Now I execute "npx ntlm-proxy" in a separate Powershell prompt, write-down the reserved ports, go back to the initial prompt, adapt the variables based on written down values, and re-run "npx cypress-nltm" then it works this time.

My issue is that I cannot instruct ntlm-proxy to use specific ports. I have tried setting the environment variables CYPRESS_NTLM_AUTH_API and CYPRESS_NTLM_AUTH_PROXY in its dedicated Powershell prompt but they are ignored and on each new execution, new ports are reserved. I would need ntlm-proxy to reserve the ports I have selected instead of random ones.

bjowes commented 1 year ago

Ok, thanks for clarifying.
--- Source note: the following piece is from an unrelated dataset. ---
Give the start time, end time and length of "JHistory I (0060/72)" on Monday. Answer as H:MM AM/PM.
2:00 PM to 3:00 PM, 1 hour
Indeed the ntlm-proxy should respect those environment variables. I'll investigate.

On Tue, Sep 6, 2022 at 12:12 PM sebgamby @.***> wrote:

I was already aware of those environment variables. I have made a test with the following in a Powershell prompt on Windows 10: $env:CYPRESS_NTLM_AUTH_API="http://127.0.0.1:57614" $env:CYPRESS_NTLM_AUTH_PROXY="http://127.0.0.1:57615"

$env:NO_PROXY="<-loopback>,localhost:1080,localhost:1025,localhost:44328,localhost:57614,localhost:57615" Then I execute "npx cypress-ntlm open" and I get "An error occurred while communicating with NTLM proxy: connect ECONNREFUSED 127.0.0.1:61805"

Now I execute "npx ntlm-proxy" in a separate Powershell prompt, write-down the reserved ports, go back to the initial prompt, adapt the variables based on written down values, and re-run "npx cypress-nltm" then it works this time.

My issue is that I cannot instruct ntlm-proxy to use specific ports. I have tried setting the environment variables CYPRESS_NTLM_AUTH_API and CYPRESS_NTLM_AUTH_PROXY in its dedicated Powershell prompt but they are ignored and on each new execution, new ports are reserved. I would need ntlm-proxy to reserve the ports I have selected instead of random ones.

— Reply to this email directly, view it on GitHub https://github.com/bjowes/cypress-ntlm-auth/issues/208#issuecomment-1237948326, or unsubscribe https://github.com/notifications/unsubscribe-auth/ABCHR3B5QNLLJ5CG7AEBW6DV44KJNANCNFSM6AAAAAAQFS2YMA . You are receiving this because you commented.Message ID: @.***>

sebgamby commented 1 year ago

Thanks in advance. For information, I am version 4.0.2 of cypress-ntlm-auth and version 9.4.1 of Cypress. Let me know if you need extra information.

bjowes commented 1 year ago

Please try version 4.0.3

sebgamby commented 1 year ago

I have just tested and it works. Thank you for the very fast resolution.